_Data supplied_
******************************

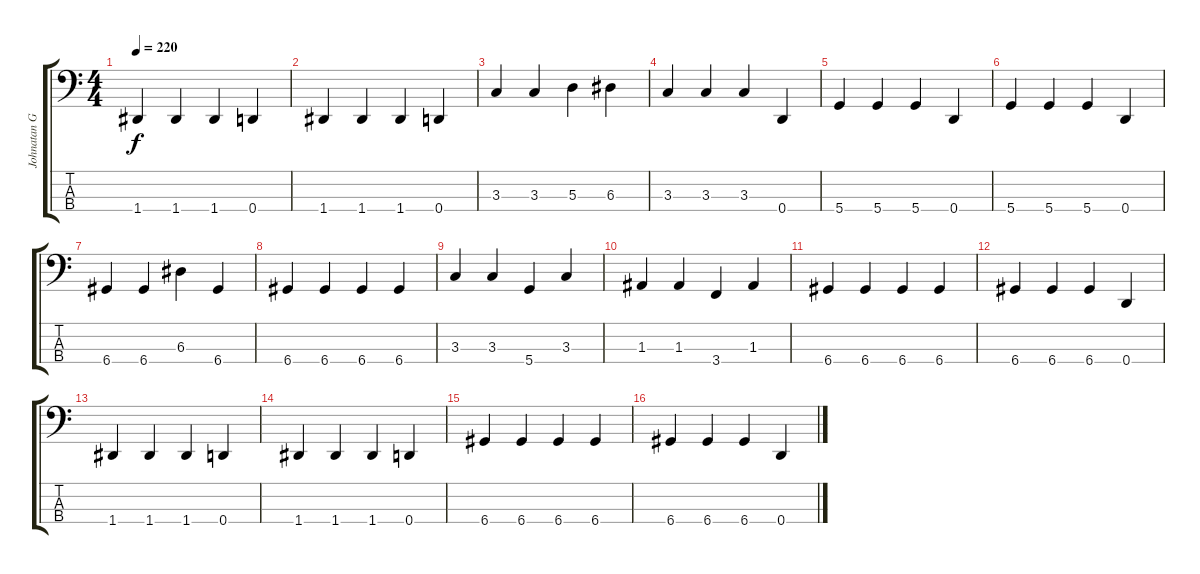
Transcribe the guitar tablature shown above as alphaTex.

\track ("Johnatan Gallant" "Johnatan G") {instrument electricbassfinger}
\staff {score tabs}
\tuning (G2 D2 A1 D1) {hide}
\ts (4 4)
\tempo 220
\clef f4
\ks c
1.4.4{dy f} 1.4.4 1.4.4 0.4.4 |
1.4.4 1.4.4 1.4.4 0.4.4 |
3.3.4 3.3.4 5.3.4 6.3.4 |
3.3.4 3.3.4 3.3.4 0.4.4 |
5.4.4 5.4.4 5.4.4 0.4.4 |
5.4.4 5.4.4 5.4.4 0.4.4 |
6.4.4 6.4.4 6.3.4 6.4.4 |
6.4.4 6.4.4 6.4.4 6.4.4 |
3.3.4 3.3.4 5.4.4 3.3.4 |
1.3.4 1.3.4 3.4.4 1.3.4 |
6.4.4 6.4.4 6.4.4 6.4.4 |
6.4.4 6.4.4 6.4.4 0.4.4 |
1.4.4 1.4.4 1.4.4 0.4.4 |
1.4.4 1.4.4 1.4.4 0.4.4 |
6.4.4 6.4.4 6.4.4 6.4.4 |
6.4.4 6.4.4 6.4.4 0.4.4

******************************

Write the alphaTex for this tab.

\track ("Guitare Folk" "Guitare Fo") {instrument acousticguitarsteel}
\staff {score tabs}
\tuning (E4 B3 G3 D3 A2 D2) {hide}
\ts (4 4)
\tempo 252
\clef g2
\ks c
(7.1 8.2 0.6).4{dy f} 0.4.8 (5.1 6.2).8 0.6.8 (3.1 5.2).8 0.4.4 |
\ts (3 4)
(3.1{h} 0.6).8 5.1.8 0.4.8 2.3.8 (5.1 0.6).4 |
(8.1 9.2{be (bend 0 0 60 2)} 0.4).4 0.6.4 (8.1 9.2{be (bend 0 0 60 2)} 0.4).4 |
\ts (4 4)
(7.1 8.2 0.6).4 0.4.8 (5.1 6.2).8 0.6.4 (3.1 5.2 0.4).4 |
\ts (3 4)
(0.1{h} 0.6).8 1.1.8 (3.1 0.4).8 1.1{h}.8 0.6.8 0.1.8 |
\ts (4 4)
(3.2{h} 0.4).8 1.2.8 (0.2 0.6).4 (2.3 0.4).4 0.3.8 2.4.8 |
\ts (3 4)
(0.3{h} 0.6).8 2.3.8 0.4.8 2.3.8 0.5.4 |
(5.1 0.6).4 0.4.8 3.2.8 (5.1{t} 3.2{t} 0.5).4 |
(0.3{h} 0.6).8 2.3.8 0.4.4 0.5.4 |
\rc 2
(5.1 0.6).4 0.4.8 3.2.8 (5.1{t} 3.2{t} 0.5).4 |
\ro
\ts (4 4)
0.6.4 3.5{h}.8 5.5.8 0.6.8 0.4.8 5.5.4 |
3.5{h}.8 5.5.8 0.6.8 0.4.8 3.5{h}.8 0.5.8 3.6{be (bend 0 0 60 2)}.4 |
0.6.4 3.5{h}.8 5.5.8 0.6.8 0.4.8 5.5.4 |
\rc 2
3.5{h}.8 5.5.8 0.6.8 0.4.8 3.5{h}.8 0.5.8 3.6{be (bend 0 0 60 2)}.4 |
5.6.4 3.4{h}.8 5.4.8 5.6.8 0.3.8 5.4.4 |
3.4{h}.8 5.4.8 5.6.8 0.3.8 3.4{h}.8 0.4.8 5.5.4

******************************

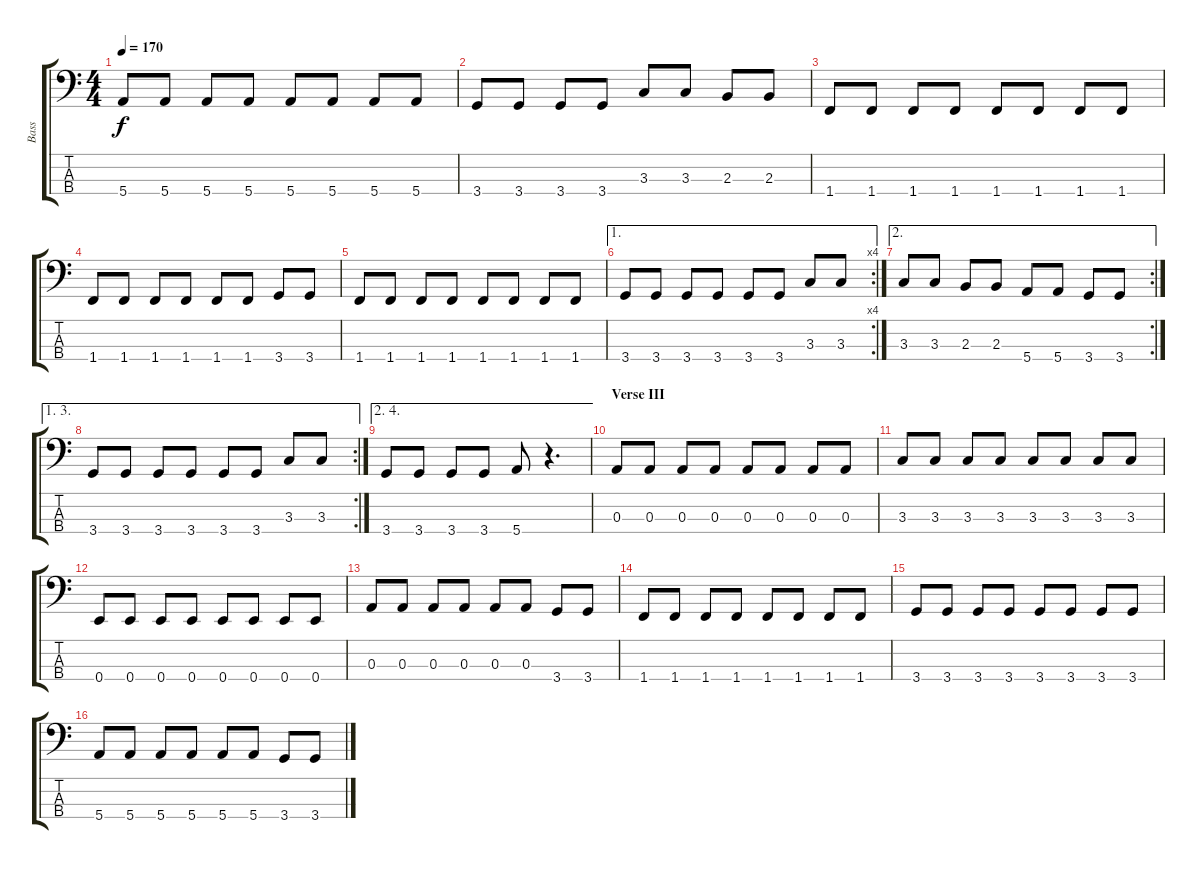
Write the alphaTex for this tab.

******************************

_What to do_
Please locate each line in the records that contains the string "track" and copy those lines out in full.

_Solution for this task_
\track ("Johnatan Gallant" "Johnatan G") {instrument electricbassfinger}
\track ("Guitare Folk" "Guitare Fo") {instrument acousticguitarsteel}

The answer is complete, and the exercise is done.